**What is expected**
Could you return each line of the material that has "Kilodalton" in it?
══ Material to process ══
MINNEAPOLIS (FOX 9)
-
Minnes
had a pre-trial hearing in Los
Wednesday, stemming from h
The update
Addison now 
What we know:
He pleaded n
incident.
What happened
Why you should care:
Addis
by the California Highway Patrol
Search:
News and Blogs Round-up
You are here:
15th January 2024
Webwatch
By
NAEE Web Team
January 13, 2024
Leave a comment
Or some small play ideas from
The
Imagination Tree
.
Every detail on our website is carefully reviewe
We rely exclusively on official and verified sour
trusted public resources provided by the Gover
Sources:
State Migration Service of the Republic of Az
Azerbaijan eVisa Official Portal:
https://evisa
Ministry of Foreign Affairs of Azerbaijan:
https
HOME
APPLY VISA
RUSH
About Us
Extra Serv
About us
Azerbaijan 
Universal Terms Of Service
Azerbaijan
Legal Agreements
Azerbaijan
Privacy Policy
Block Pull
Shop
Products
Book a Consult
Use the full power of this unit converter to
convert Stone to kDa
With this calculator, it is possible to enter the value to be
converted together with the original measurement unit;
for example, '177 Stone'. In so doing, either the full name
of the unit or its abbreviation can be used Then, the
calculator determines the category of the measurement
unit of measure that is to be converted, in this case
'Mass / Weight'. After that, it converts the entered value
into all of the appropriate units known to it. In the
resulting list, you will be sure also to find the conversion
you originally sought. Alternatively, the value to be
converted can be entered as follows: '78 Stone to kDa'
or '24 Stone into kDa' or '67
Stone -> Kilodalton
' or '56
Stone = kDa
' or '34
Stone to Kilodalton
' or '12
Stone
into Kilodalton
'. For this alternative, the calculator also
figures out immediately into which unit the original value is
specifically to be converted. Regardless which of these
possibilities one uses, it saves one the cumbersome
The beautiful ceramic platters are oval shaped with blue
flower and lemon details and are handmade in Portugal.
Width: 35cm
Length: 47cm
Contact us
═══
**Output for this exercise**
Stone -> Kilodalton
Stone to Kilodalton
into Kilodalton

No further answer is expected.